Data provided
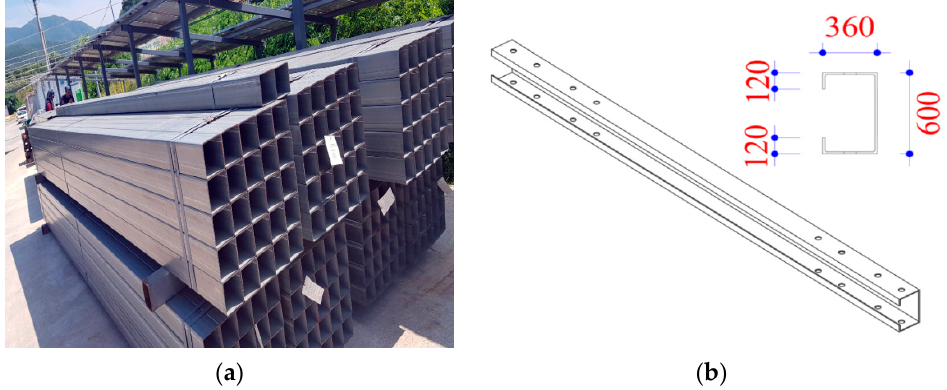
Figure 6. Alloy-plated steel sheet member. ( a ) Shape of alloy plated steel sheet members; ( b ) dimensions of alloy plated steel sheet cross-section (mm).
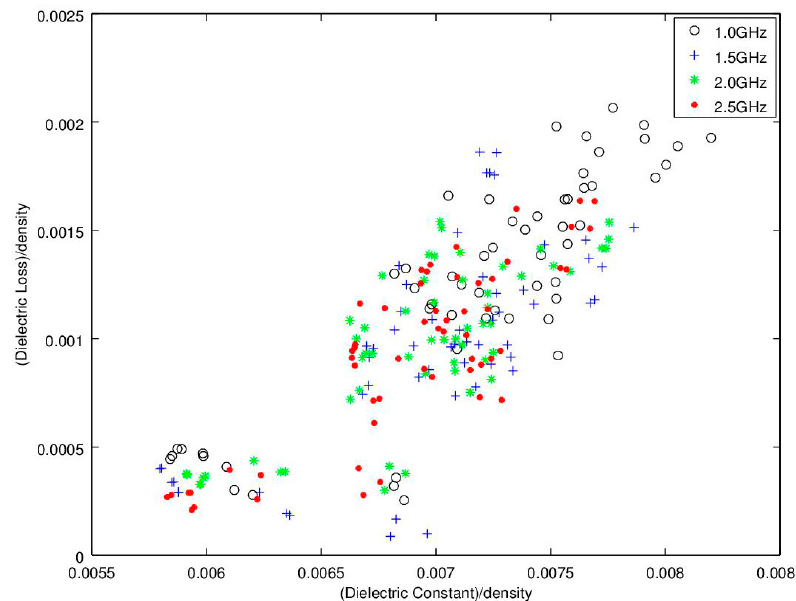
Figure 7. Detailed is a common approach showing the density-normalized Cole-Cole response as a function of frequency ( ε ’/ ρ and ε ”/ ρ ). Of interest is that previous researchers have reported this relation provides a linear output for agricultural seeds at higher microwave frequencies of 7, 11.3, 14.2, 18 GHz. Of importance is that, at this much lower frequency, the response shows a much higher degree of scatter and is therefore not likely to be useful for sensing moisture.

---

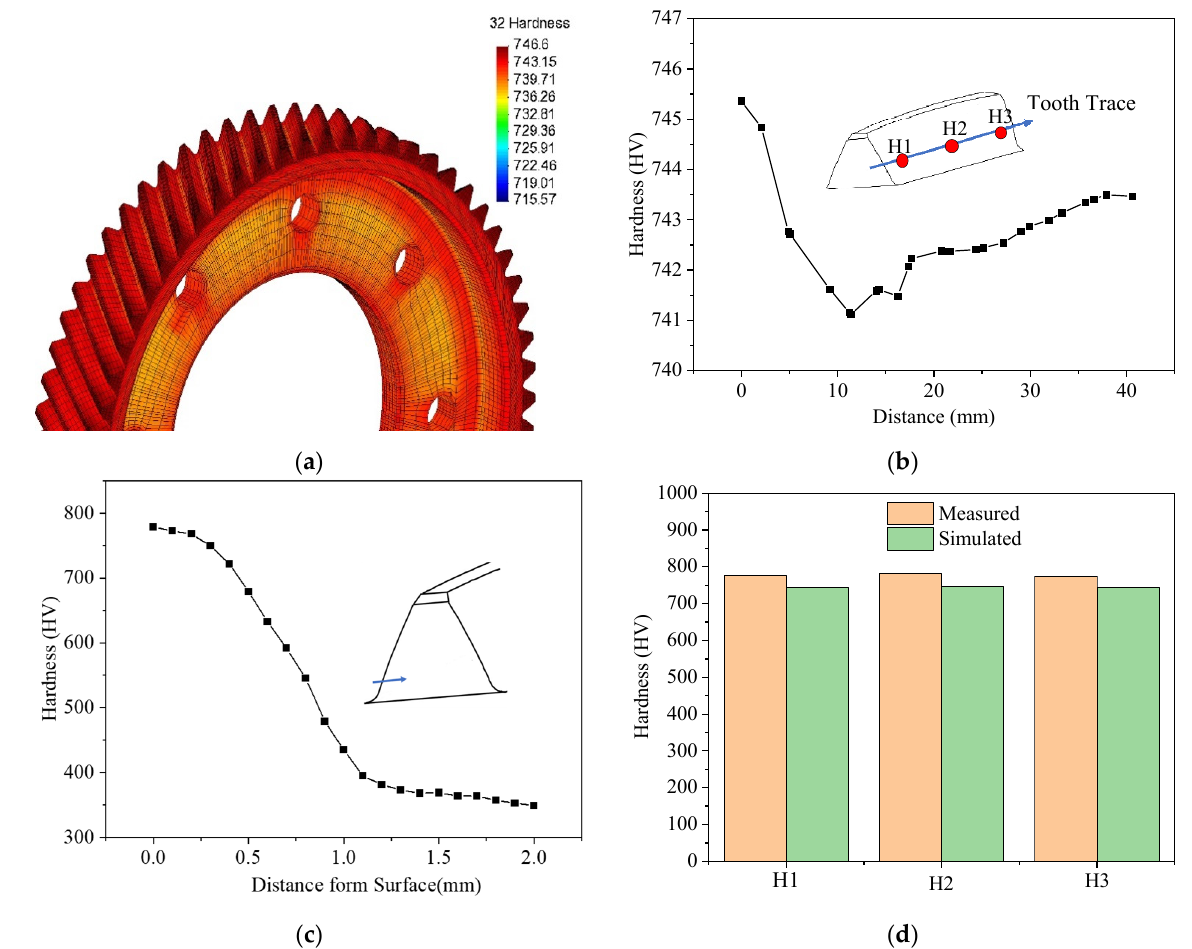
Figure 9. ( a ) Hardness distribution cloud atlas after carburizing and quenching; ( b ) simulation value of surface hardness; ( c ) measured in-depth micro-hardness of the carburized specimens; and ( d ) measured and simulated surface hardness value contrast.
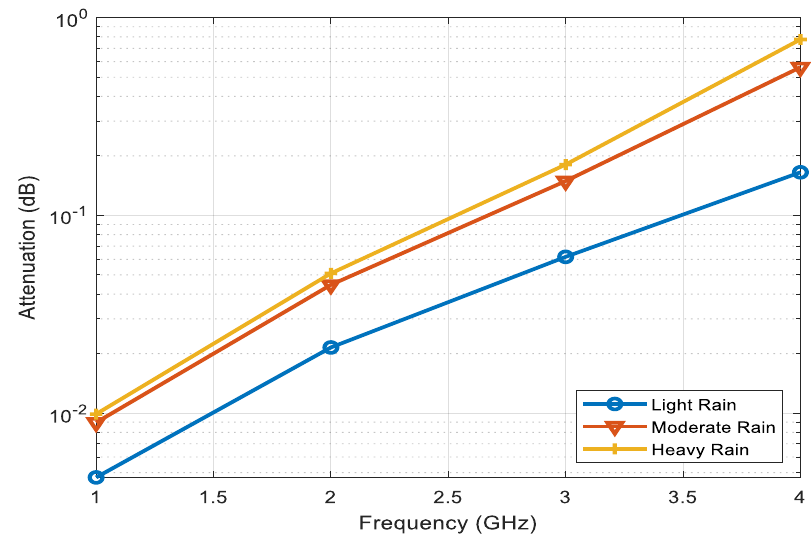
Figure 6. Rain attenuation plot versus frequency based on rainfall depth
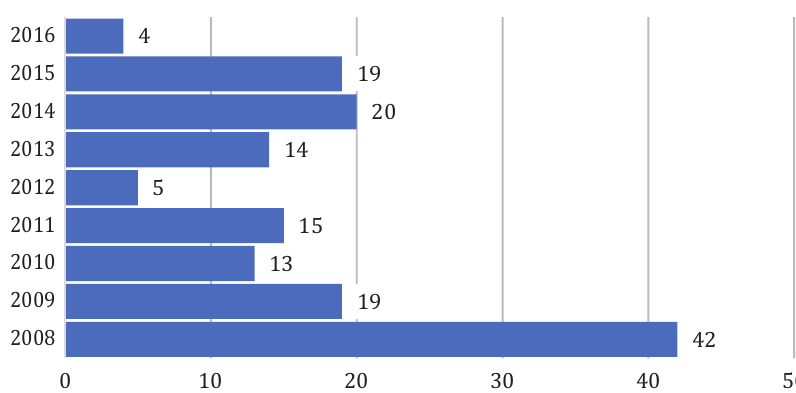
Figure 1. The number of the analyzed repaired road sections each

Assignment
Retype only the lines above from the one with "Figure 6. Rain" through the one with "Figure 1. The", exactly and with both ends. Images stay out.

Expected answer
Figure 6. Rain attenuation plot versus frequency based on rainfall depth
Figure 1. The number of the analyzed repaired road sections each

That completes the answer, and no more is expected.